Sihire ve büyüye karşı en etkili çözüm, Allah’a sığınmak ve O’na güvenmektir. Hz. Peygamber (s.a.s.), her şeyin şerrinden Allah’a sığınarak sürekli Felâk ve Nâs sûreleri ile Âyete’l-kürsî’yi okumuştur (Buhârî, Vekâle, 10; Fezâilü’l-Kur’an, 10; Tirmizî, Fezâilü’l-Kur’an, 3). Ayrıca o, torunları Hz. Hasan ve Hüseyin’i (r.a.) nazar, büyü ve benzeri olumsuzluklardan korumak için şu duayı okumuştur: “Her türlü şeytan ve zehirli haşarattan ve bütün kem gözlerden Allah’ın eksiksiz kelimelerine sığınırım.” (Buhârî, Ehâdîsu’l-enbiyâ, 10; bkz: İbn Mâce, Tıb, 36) Bunun yanında sihre maruz kaldığını düşünen bir kimsenin, şifayı Allah’tan umarak güvendiği insanlara müracaatla kendisine Kur’an okutması ve dua ettirmesinde bir sakınca yoktur.
BÜYÜCÜLERE İLGİ GÖSTERMEYİN
Kuranıkerim’den örneklerin verildiği hutbede, Hazreti Muhammet’in sihri en büyük günahlardan saydığı, “Sihri ve sihirle meşgul olanları ve büyücülere başvuranları yeren pek çok Hadis-i şerif bulunduğu”, hadislerde büyücülere ve medyumlara başvuran kişilerin, Allah’ın yardımından mahrum kalarak başvurdukları yöntemlerle baş başa bırakılacakları anlatıldı.

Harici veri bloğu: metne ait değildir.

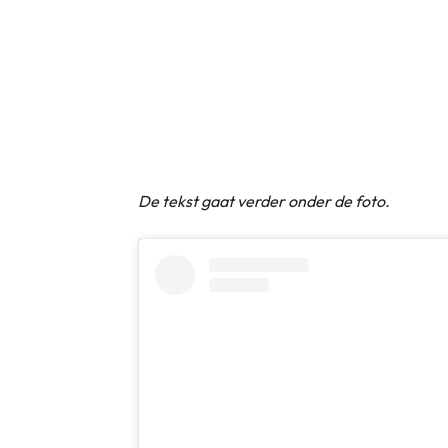
De tekst gaat verder onder de foto.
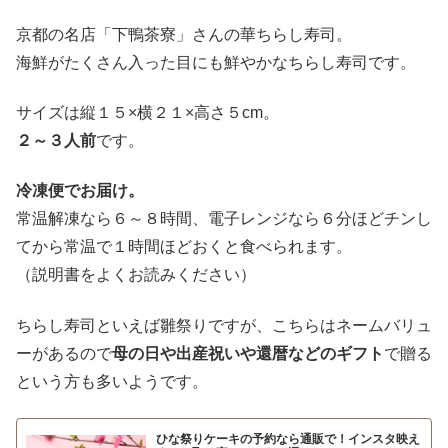
京都の名店「下鴨茶寮」さんの華ちらし寿司。
海鮮がたくさん入った目にも鮮やかなちらし寿司です。
サイズは縦１５×横２１×高さ５cm。
２～３人前
です。
冷凍便でお届け。
常温解凍なら６～８時間、電子レンジなら６分ほどチンし
てから常温で１時間ほどおくと食べられます。
（説明書をよくお読みください）
ちらし寿司といえば雛祭りですが、こちらはネームバリュ
ーがあるので
母の日や出産祝いや還暦などのギフト
で贈る
という方も多いようです。
ひな祭りケーキの予約なら通販で！インスタ映え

İslam bilginlerinin de sihir, büyü, kehanet gibi uğraşları şiddetle reddettiği ifade edilen hutbede, “İslam’a göre, her işin meşru fiziki ve maddi sebeplerine sarılmak gerekmektedir. Dolayısıyla sihir, kehanet, medyumluk ve benzeri uğraşlara itibar edilmez. Müslümanlar’ın bunlardan uzak durması ve bunlarla meşgul olanlara ilgi göstermemesi gerekir” denildi.
“İNANÇLI MÜSLÜMAN SİHİRDEN UZAK DURMALI”
Sihirde; yalan, aldatma, kandırma, göz boyama, saf zihinleri bozma, Allah’tan başkasına bağlanma ve geleceği bilebileceğini sanma gibi İslam’ın temel ilkeleriyle bağdaşmayan birçok olumsuzluk bulunduğu anlatılan şu görüşlere yer verildi:
“Sağlam inançlı bir Müslüman bunlardan uzak durur, inancına gölge düşürebilecek şeylere itibar etmez ve bu karanlık işlerle uğraşanlara prim vermez. Çünkü bunlara itibar etmek, bir cahil adetidir. Dinimizi doğru ve güzel bir şekilde öğrenmeye çalışmalı ve her işte üzerimize düşenleri yaptıktan sonra yalnızca Allah’a güvenmeli, İslam’ın aydınlık yoluna ters düşen bütün karanlık faaliyetlerden uzak durmalıdır.”